◆ **Work instruction**:
Below are some entries. Repeat exactly the lines from the one with "penguin @ locate(671, 326, 703, 372): 14.15" through the one with "person in crowd @ locate(825, 84, 846, 110): 19.02", and only those.

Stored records

┄┄┄┄┄┄┄┄┄┄┄┄┄┄┄┄┄┄┄┄

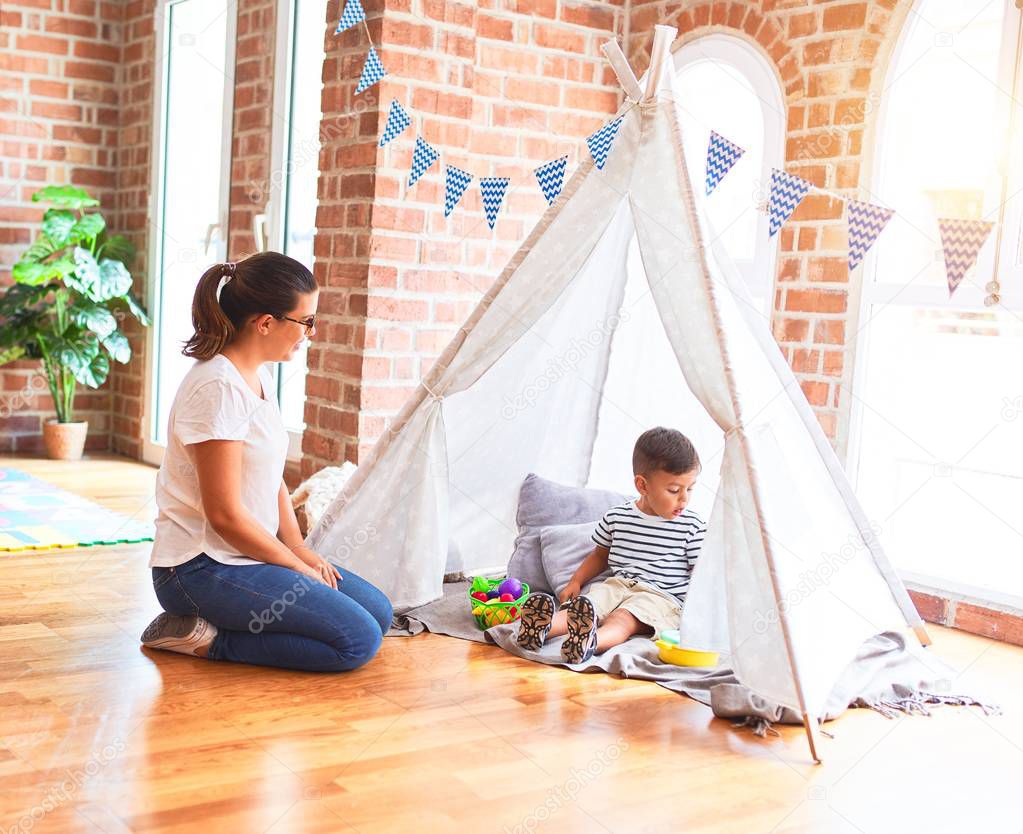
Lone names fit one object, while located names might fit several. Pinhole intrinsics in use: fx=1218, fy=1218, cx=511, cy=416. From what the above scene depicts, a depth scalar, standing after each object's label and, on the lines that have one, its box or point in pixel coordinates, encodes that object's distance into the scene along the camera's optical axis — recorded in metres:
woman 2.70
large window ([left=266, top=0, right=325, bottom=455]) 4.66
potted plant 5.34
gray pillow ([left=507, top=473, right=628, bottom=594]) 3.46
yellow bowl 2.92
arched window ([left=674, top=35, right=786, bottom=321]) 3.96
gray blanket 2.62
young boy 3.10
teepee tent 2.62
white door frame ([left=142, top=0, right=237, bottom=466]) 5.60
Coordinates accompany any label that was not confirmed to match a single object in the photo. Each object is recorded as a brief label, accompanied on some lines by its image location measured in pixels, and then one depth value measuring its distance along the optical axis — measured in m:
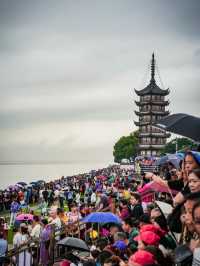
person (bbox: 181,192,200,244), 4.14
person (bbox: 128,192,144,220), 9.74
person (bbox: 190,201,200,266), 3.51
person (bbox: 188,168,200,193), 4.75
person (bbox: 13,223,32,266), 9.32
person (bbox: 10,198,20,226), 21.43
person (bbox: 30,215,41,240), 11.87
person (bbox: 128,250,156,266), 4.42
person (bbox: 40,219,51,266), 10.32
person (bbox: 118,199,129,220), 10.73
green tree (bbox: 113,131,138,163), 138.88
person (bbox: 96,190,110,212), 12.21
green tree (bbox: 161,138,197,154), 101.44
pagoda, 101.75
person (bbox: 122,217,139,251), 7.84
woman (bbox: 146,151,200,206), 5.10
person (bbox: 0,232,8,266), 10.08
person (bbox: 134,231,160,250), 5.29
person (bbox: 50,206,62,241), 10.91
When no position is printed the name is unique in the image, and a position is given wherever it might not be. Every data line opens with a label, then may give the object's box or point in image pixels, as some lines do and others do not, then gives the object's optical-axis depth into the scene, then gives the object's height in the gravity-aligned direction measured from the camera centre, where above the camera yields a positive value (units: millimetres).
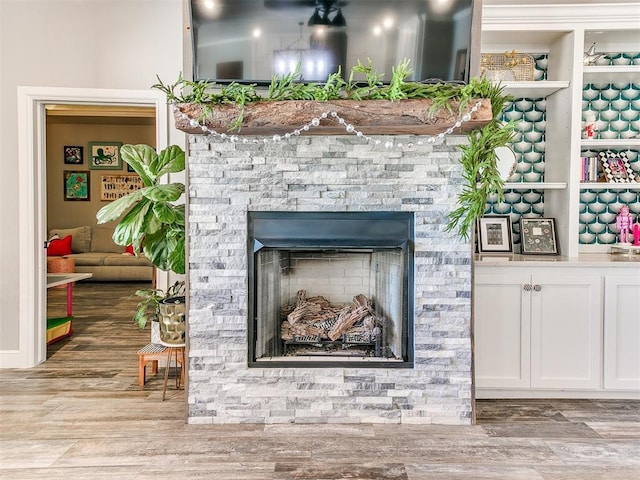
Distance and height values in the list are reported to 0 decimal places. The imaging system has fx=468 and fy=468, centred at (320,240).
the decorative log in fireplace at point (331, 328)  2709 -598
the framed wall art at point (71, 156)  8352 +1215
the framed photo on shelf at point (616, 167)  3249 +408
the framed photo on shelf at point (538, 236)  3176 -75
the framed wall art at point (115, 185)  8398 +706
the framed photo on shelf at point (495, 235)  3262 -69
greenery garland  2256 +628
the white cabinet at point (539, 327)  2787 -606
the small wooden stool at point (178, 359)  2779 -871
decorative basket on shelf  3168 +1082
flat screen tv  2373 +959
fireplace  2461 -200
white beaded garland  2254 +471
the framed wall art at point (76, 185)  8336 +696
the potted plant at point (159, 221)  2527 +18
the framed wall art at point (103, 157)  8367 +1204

┄┄┄┄┄┄┄┄┄┄┄┄┄┄┄┄┄┄┄┄

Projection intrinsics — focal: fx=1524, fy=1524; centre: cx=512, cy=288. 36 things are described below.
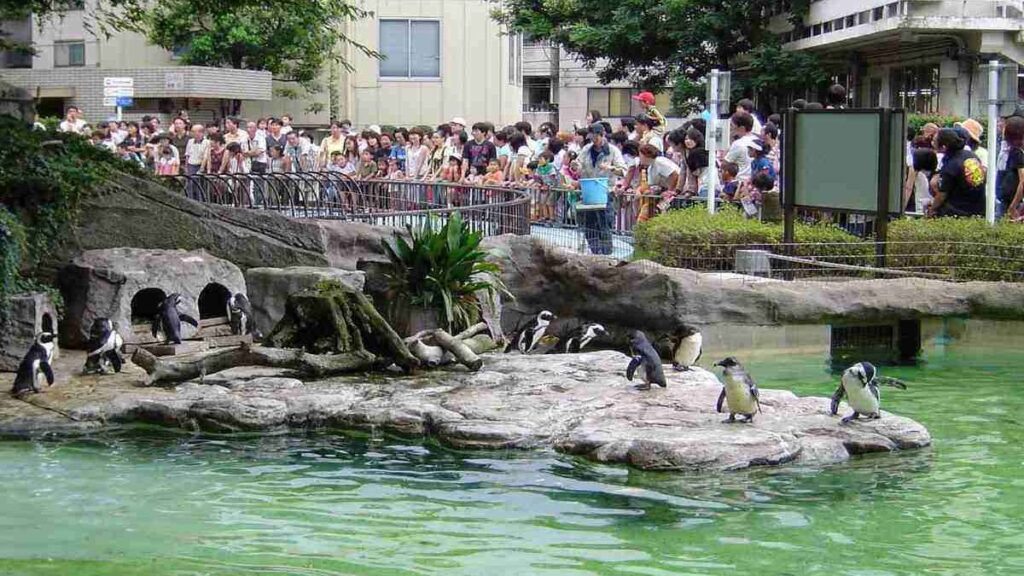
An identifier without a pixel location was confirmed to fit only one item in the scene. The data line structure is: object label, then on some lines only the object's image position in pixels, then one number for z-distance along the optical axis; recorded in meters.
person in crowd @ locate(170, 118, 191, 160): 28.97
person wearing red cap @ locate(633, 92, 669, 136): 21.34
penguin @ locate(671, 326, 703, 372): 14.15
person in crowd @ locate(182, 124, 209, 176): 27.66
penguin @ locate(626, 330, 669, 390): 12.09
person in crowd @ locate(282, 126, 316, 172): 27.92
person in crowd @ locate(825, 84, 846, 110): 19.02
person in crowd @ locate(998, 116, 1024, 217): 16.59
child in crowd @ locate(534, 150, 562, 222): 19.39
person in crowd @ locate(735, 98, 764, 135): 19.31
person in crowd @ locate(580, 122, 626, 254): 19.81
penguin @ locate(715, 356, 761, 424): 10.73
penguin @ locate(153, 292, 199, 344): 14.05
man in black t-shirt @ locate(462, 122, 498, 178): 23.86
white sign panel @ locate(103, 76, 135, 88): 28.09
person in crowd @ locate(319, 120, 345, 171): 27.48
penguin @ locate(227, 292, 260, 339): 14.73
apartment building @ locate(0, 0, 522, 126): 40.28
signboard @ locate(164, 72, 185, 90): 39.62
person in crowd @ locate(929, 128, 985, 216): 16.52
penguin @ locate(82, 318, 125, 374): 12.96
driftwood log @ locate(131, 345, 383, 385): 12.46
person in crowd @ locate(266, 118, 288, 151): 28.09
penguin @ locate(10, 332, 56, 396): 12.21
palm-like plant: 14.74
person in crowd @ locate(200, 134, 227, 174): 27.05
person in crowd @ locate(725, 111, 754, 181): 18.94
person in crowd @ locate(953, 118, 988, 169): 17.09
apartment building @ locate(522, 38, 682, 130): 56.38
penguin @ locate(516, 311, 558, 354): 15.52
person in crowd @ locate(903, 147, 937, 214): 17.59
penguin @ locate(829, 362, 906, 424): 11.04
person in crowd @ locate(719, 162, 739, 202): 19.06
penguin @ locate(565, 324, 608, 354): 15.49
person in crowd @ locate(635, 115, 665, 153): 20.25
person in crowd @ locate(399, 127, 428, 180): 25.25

┄┄┄┄┄┄┄┄┄┄┄┄┄┄┄┄┄┄┄┄

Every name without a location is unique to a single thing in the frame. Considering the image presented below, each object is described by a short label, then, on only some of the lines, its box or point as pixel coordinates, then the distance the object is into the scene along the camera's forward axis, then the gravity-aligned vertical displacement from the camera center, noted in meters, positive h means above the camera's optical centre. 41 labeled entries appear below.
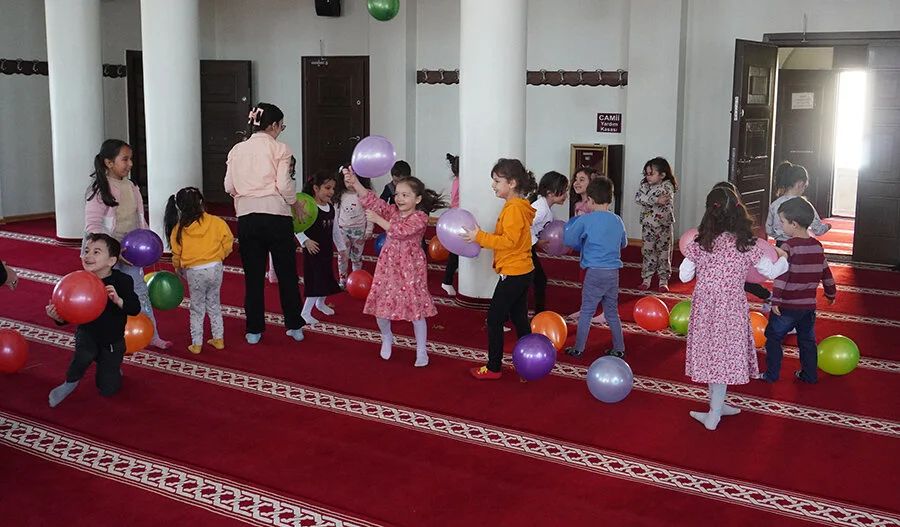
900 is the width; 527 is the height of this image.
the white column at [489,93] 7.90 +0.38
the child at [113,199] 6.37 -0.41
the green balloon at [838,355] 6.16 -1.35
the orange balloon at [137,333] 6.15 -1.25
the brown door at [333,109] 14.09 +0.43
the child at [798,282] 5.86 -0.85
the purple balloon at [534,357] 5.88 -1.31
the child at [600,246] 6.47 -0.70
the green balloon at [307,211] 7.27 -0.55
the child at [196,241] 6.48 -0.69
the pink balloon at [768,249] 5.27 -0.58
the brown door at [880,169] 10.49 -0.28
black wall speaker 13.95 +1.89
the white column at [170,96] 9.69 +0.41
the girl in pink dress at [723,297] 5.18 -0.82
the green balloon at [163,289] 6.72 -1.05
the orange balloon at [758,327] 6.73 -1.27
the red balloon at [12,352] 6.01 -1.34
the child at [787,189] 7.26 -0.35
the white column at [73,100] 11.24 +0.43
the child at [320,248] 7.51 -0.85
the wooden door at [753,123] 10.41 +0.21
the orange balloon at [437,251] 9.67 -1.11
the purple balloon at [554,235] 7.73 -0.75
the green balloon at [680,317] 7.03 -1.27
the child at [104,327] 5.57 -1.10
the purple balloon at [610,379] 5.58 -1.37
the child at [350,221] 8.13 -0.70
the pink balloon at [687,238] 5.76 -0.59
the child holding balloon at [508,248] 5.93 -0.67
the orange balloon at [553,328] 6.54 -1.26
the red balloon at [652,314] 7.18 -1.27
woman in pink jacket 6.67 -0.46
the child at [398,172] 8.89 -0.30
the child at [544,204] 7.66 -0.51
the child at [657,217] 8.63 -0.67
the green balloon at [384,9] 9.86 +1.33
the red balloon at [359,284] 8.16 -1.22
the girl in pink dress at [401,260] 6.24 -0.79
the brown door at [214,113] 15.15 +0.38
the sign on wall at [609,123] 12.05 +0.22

┄┄┄┄┄┄┄┄┄┄┄┄┄┄┄┄┄┄┄┄

◆ **Answer to the exercise**:
penguin @ locate(671, 326, 703, 372): 14.15
person in crowd @ locate(182, 124, 209, 176): 27.66
penguin @ locate(626, 330, 669, 390): 12.09
person in crowd @ locate(282, 126, 316, 172): 27.92
person in crowd @ locate(825, 84, 846, 110): 19.02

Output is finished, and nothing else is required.